PROBLEM TO WORK ON
The task calls for the count of lines containing "gibt" in these records, given as a number with no other words.

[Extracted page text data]
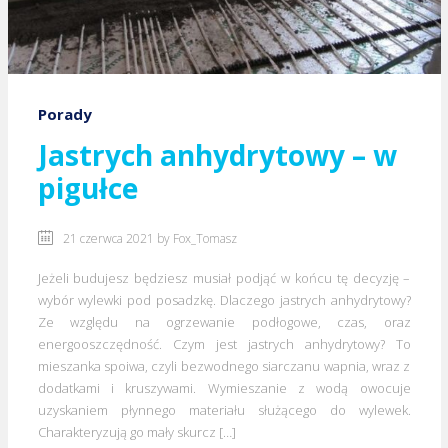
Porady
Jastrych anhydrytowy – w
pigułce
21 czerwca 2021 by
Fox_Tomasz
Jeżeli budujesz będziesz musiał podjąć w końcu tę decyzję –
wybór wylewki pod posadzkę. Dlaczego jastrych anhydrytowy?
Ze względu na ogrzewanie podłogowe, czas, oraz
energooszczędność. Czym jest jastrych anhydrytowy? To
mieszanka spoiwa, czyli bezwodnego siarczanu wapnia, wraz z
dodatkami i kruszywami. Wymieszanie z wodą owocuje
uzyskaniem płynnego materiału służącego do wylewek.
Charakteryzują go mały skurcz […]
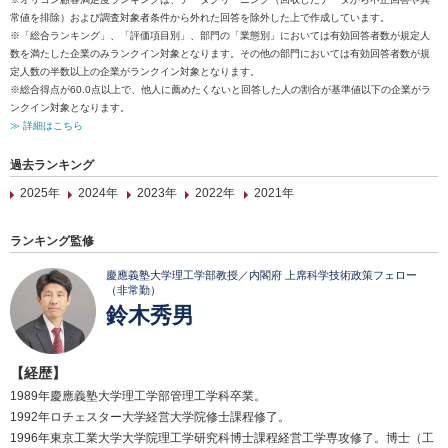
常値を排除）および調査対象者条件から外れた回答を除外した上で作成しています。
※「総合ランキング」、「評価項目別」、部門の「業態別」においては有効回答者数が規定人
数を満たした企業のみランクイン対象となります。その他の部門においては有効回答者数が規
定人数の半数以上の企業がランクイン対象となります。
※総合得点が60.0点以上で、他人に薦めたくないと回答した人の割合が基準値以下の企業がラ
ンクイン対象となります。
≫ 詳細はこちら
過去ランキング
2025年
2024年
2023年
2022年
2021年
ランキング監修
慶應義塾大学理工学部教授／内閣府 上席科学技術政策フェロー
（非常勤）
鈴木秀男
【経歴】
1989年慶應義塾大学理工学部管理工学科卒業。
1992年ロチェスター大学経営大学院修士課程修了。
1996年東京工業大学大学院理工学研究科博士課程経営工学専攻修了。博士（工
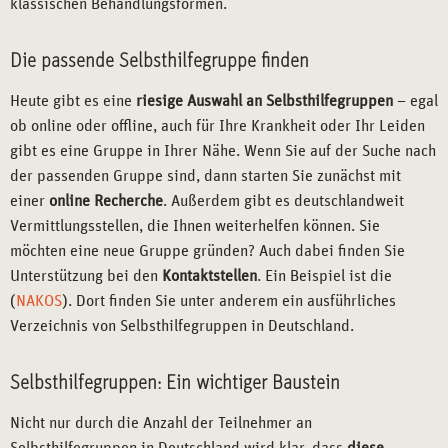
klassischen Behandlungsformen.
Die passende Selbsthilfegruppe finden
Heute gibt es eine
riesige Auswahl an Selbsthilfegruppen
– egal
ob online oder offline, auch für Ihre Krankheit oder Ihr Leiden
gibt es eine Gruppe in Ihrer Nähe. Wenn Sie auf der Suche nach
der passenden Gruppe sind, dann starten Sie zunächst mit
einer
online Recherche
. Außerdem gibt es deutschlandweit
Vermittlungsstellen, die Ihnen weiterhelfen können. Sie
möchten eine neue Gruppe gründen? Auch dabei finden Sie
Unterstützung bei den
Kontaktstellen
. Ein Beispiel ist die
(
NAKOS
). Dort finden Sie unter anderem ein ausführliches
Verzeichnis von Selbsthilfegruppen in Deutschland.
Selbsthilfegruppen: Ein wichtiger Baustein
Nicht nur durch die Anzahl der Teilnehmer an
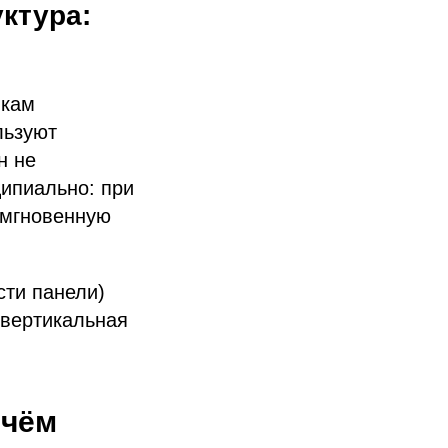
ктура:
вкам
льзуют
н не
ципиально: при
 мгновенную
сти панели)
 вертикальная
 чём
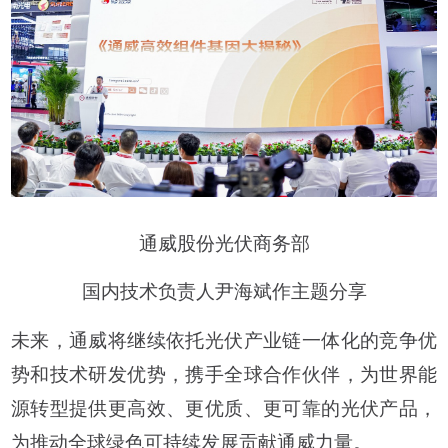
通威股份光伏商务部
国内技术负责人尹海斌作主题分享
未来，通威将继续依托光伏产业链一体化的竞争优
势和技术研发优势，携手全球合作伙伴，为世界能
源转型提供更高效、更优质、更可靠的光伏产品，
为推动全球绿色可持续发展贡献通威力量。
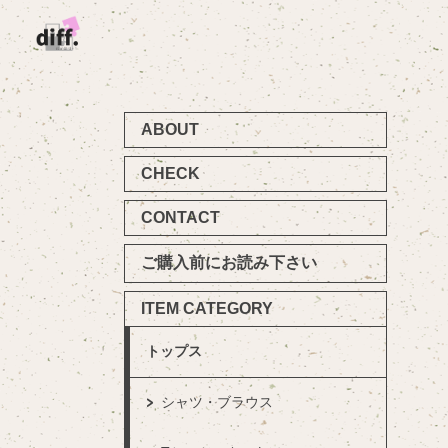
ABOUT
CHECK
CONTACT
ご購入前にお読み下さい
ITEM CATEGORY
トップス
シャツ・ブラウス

* * *

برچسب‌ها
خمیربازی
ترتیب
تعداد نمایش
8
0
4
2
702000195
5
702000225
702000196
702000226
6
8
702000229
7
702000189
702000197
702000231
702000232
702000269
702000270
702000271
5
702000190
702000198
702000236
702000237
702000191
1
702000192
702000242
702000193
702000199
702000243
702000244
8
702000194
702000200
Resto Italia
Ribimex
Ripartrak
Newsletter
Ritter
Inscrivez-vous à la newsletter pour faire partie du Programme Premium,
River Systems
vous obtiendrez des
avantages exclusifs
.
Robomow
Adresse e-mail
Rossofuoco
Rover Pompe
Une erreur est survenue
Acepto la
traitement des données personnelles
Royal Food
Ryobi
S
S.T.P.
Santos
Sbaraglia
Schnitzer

...

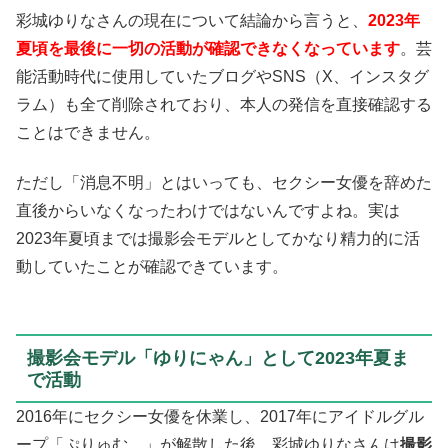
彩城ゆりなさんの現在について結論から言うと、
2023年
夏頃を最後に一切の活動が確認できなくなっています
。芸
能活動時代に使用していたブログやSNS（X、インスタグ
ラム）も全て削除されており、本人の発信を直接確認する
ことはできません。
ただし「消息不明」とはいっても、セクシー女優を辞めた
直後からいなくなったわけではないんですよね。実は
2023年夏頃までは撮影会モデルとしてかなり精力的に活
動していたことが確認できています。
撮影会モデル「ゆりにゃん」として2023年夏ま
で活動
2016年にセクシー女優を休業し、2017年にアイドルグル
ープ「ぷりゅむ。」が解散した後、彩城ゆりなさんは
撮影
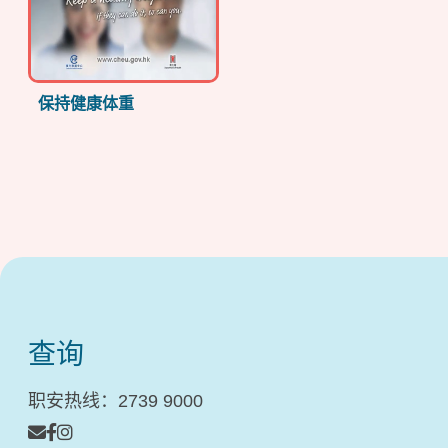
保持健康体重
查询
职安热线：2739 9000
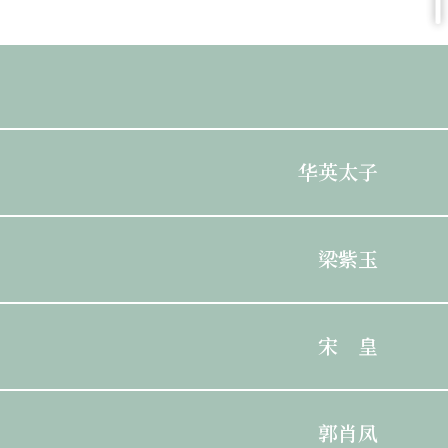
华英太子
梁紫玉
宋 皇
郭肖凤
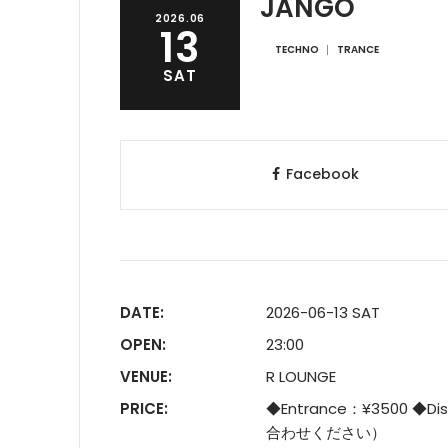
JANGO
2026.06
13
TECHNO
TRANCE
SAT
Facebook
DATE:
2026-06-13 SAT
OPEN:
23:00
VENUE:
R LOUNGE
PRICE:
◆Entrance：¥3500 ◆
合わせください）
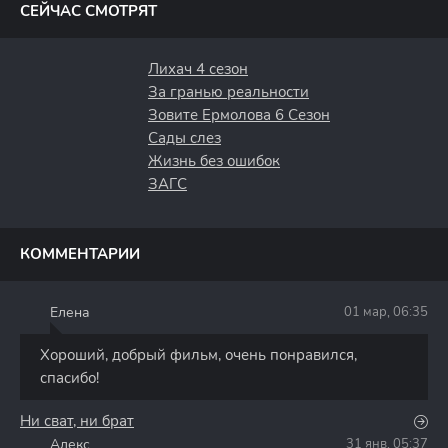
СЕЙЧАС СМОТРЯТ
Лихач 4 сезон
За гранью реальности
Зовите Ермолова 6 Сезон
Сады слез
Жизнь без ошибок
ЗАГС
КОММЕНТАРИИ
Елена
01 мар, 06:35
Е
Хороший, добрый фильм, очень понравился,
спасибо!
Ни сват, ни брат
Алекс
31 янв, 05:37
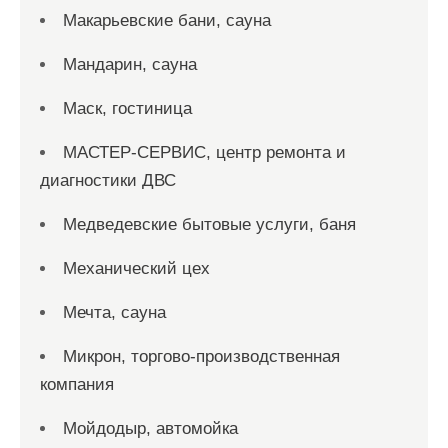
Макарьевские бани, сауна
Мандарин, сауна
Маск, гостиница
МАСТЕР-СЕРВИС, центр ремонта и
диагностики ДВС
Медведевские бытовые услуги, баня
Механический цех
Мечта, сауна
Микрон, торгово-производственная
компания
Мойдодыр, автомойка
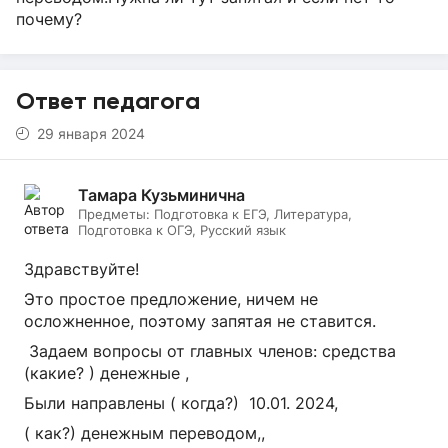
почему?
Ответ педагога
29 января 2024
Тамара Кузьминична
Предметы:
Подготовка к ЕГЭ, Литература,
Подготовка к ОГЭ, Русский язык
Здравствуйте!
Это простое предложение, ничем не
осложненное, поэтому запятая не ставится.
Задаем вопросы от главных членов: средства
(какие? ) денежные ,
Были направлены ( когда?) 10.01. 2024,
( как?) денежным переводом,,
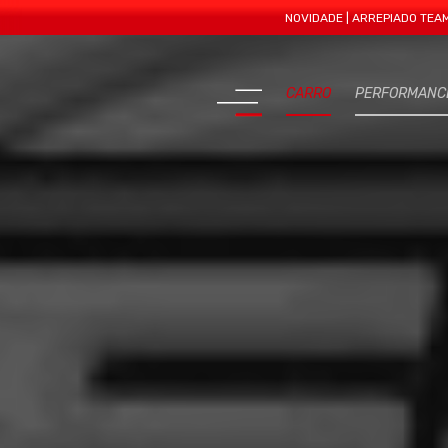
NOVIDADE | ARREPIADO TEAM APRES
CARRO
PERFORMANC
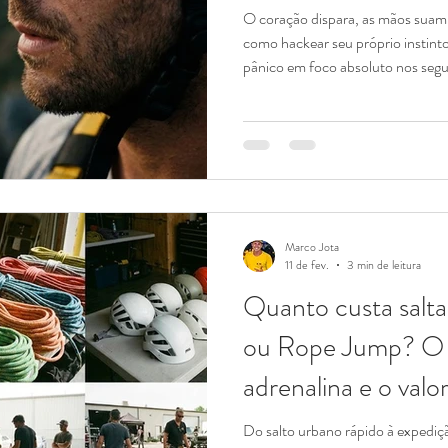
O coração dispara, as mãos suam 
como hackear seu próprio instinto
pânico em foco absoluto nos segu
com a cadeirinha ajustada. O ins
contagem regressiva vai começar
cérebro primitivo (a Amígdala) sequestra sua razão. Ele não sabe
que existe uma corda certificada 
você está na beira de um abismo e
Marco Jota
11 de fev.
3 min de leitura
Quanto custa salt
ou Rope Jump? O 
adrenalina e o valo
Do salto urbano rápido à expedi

ANSWER SPACE
3